A group of local startups and global tech giants, including Atlassian, Airbnb and LinkedIn, have offered support for a new not-for-profit organisation that aims to “turn Sydney into Australia’s Silicon Valley”.
The new group, called TechSydney, will work to promote collaboration in Sydney’s innovation ecosystem, according to a statement.
Of concern to the founders was that, despite efforts from major tech companies, startups and government to improve the country’s startup ecosystems, Sydney’s global startup ecosystem ranking dropped last year from 12th place in 2012 to 16th place.
While all of these groups were working towards a common goal, the statement said, “they tackled it in isolation, limiting their impact and ability to change the sector for the better and there was no organisation focused on Sydney”.
To address the situation, entrepreneurs Dean McEvoy (Spreets), Mick Liubinskas (muru-D), Kim Heras (25fifteen), Riley Batchelor (tidyme) and Gen George (OneShift) decided to form TechSydney as a focus point for the local innovation sector.
“Recent moves from all levels of government to support our startup sector have been heartening, but we can’t rely on them to carry it forward,” said TechSydney CEO Dean McEvoy. “By working together, we will drive the initiatives that will turn Sydney into a world class, top-10 hub for technology companies.”
The scheme has already received support from major Australian tech firms including: Atlassian, Tyro, Canva, Airbnb, Prospa, LinkedIn, Airtree Ventures, Reinventure, Blackbird Ventures and more than 30 other companies.
TechSydney said it will focus on three main objectives in order to improve the ecosystem.
Firstly, it will create a hub for Australia’s startup talent in the style of California’s Silicon Valley.
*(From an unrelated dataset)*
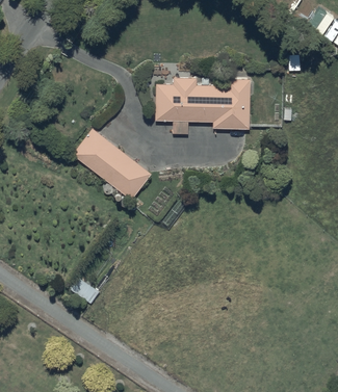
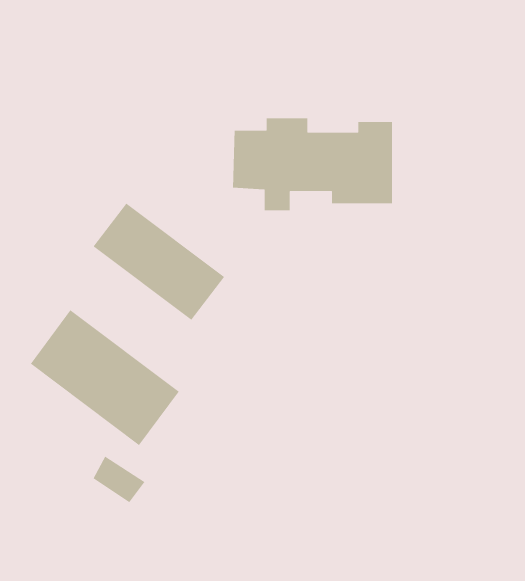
building: none -> [30,309,180,446]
Secondly, it will aim to attract “world-class startup talent” to Sydney. And thirdly, it plans to promote working for startups as a “viable” career path, and, as a result, bring more women into startups and technology.
TechSydney will further serve as an organising body and a point of contact for the Sydney startup sector; will connect Sydney’s startup sector, government and large tech firms; and will promote Sydney and Australia’s startup sector at home and internationally.
“I’ve been consistently bowled over by the talent I see in Sydney, this city has incredible potential and with the strength of TechSydney behind it, we could see exponential growth in the next 10 years,” said Annie Parker, co-founder, muru-D.
TechSydney said it will mark its official launch at an invitation-only dinner on 30 May at the Powerhouse, with Sydney’s top 200 technology companies attending.
While the first 100 attendees have already been invited, the group is taking applications for the second 100, and is calling on companies to register their interest.